Durante semanas, achei que tivesse encontrado algo raro. Daqueles encontros que a gente só vê em filmes ou lê em livros antigos. Um homem de fala mansa, olhar gentil, que me enviava poesias no meio da noite, que citava Shakespeare com a mesma naturalidade com que dizia “good morning”.
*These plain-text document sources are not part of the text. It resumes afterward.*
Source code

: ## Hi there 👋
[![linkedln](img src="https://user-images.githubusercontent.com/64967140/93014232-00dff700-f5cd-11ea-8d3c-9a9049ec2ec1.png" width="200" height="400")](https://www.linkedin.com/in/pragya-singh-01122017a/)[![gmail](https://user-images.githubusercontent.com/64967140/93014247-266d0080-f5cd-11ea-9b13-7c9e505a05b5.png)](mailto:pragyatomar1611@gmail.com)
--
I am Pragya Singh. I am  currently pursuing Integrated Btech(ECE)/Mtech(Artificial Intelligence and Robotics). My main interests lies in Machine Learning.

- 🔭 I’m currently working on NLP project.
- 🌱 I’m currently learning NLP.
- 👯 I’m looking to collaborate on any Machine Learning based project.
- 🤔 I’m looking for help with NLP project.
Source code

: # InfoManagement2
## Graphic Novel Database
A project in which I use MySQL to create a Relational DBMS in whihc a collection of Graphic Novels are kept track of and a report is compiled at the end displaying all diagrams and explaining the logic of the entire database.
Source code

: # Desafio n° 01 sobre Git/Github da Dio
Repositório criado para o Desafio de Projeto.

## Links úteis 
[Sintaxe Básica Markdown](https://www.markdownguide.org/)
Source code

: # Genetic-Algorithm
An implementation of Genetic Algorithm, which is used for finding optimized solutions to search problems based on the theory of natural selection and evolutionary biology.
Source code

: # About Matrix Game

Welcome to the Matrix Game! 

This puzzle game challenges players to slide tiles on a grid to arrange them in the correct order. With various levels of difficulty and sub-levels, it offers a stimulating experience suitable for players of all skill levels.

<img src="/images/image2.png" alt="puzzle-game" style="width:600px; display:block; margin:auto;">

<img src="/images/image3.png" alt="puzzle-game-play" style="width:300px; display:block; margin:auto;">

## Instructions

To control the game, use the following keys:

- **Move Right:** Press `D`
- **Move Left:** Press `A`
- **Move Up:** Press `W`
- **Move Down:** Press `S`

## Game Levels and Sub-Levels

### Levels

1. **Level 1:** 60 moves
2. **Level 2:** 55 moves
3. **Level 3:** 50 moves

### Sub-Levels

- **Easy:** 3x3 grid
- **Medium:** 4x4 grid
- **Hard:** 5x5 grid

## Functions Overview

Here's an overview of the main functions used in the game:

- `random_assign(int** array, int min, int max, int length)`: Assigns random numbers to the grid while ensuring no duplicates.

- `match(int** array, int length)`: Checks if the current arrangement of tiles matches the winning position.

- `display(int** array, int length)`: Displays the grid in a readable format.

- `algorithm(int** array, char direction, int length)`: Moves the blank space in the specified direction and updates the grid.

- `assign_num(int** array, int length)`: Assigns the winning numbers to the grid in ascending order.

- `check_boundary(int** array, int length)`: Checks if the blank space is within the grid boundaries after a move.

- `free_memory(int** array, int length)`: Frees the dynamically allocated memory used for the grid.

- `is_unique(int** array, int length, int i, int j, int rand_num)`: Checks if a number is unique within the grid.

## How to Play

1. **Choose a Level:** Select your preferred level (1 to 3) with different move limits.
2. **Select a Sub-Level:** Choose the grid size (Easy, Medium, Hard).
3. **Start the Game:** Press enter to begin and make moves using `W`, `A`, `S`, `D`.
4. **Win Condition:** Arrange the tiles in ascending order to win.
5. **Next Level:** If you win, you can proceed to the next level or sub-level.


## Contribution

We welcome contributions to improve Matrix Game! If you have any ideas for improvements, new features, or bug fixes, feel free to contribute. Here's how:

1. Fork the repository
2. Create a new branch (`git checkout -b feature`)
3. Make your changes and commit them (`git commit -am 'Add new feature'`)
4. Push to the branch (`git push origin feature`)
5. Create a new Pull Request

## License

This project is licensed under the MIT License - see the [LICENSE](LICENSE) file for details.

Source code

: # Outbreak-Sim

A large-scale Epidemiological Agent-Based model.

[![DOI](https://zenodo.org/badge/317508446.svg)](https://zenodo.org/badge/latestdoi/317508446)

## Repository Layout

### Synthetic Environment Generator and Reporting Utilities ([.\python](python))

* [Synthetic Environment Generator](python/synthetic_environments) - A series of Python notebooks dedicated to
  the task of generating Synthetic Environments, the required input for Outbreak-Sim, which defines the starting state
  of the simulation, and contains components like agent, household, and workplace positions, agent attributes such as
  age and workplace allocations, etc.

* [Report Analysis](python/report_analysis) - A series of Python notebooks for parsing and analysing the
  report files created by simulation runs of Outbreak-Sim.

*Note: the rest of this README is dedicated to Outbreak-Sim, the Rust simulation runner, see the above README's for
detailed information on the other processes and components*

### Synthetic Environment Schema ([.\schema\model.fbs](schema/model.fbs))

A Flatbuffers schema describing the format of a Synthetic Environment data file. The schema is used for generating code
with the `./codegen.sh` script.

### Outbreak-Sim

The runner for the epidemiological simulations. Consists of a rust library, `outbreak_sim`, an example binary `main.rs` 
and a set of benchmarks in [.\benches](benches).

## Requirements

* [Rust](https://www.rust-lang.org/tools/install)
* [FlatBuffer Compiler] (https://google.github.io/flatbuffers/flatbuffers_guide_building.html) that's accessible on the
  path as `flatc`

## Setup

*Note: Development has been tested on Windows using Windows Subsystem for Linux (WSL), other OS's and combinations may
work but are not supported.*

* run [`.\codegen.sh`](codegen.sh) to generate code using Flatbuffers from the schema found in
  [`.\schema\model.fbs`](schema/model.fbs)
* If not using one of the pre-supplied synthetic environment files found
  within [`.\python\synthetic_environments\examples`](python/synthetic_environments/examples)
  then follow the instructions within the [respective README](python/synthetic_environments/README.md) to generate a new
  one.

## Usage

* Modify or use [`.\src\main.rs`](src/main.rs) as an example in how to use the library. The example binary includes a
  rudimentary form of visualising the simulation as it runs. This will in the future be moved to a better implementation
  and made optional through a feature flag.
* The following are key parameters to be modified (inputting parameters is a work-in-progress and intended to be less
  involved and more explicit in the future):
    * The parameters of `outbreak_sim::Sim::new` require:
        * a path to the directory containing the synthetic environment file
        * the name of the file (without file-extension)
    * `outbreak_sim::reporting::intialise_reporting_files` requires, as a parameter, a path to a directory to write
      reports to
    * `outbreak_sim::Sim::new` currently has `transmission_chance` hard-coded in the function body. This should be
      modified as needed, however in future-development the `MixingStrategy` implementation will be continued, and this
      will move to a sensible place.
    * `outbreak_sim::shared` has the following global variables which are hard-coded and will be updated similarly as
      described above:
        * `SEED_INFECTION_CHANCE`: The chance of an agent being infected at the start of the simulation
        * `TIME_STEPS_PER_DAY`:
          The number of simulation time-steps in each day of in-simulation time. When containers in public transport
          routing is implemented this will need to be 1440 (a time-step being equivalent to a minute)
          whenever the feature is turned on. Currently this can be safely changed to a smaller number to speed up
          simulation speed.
Ele parecia me enxergar por inteiro.

E como uma boa poeta que sou, me vi ali, completamente entregue à possibilidade de ser amada na mesma intensidade com que amo. Passei a acreditar que aquele homem — culto, sensível, estrangeiro, quase saído de uma livraria londrina — era a peça que faltava nesse quebra-cabeça que é o amor pra mim.

A ilusão do espelho

Mas aí me deparei com um vídeo que foi como uma lâmina cortando devagar.
Nele, uma especialista dizia: "Mulheres intensas, alto astral, criativas, geralmente caem na mão de narcisistas emocionais. Eles não se mostram de cara. Eles te observam, estudam e replicam seu comportamento. E por isso você acha que encontrou sua alma gêmea. Mas não é. É só um espelho."

Aquilo me paralisou.

De repente, todas aquelas conversas profundas, as poesias trocadas, as promessas sussurradas com sotaque britânico, começaram a fazer outro sentido. Talvez ele nunca tenha me enxergado de verdade — apenas devolvia minha própria luz em reflexo.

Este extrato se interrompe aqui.